The protesters are putting the pressure on state lawmakers, especially Republican Sen. Joe Bowen of Owensboro, the pension bill's chief sponsor. In recent weeks, he said, protesters have picketed one of his former businesses and posted his personal cellphone number online so people would deluge him with calls.

"I had to change my cell number," said Bowen, speaking Monday with a reporter from a blocked number. "It's not that I don't appreciate people's (participation.) I'm not saying that at all. I want that to be very clear; it's just got to be where it is overwhelming."

Bowen and other Republican leaders in Kentucky's GOP-dominated legislature insisted Monday the pension bill is not dead, saying the state can't afford to let it to die. Kentucky's retirement systems are among the worst funded in the country. The state is at least $41 billion short of the money it needs to pay benefits over the next three decades, according to official estimates.

"The bedrock of this bill is providing a funding formula to pay down these huge liabilities, and that gets lost in all of the other rhetoric," said Bowen, who is not running for re-election. " ... That's what we need to be doing."

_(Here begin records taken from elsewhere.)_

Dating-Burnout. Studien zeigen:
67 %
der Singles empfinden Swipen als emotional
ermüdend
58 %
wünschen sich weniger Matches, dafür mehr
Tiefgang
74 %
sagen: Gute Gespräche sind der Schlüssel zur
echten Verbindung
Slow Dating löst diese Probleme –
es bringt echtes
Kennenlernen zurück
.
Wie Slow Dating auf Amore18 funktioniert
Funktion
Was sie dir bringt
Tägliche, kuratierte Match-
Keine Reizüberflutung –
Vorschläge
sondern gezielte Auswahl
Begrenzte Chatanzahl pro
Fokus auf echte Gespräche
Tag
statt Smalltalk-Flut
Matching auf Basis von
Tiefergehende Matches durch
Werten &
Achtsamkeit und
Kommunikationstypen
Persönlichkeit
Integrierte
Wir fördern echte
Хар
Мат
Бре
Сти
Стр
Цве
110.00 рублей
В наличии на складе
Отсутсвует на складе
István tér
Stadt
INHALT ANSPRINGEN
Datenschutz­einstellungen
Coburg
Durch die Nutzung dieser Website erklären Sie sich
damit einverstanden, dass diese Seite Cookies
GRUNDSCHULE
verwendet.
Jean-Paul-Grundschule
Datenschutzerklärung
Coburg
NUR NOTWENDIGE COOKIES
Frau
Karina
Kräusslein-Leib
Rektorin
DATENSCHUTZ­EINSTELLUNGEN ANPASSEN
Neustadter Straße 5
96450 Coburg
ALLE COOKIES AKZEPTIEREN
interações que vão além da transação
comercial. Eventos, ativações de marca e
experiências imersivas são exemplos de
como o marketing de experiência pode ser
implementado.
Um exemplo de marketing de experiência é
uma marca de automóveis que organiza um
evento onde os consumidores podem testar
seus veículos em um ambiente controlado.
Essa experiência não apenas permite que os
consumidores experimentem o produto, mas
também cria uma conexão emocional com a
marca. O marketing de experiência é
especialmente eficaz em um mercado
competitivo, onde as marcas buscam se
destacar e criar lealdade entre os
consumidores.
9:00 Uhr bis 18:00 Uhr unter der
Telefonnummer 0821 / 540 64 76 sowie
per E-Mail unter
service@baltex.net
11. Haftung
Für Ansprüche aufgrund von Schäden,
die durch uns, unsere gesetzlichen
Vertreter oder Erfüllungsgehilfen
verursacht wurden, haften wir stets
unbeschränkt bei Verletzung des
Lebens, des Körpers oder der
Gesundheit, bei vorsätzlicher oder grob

While Senate Bill 1 would seek about $3.2 billion in savings over two decades, most of those savings would come from temporarily reducing the annual cost-of-living raises for retired teachers to 1 percent from 1.5 percent. The raises would go back to 1.5 percent once the system is at least 90 percent funded, under the proposal. The system is 56 percent funded today.

Additionally, all newly hired teachers hired would be placed in a new retirement plan that shifts most of the risk from the state to the employees. Current teachers with less than 20 years of experience would have a new retirement formula that would reward them with more generous benefits if they work longer. And no teacher would be able to accumulate unused sick days to boost their retirement checks.

As of Monday, lawmakers did not yet have the votes to pass the bill.

And chanting teachers and other public workers rallying at the Capitol vowed they would be back every day until the bill was most certainly defeated.

For Page, who comes from a family of teachers, protesting at the legislature is a family tradition. She attended Monday's rally with her brother, John Leep III, also a teacher. They carried a photo of their teacher parents protesting at the Capitol 30 years ago over another pension bill they did not like.

"I feel like the people that came before us, they worked hard," Leep said. "We got to do the same thing for future generations of teachers and future generations of students.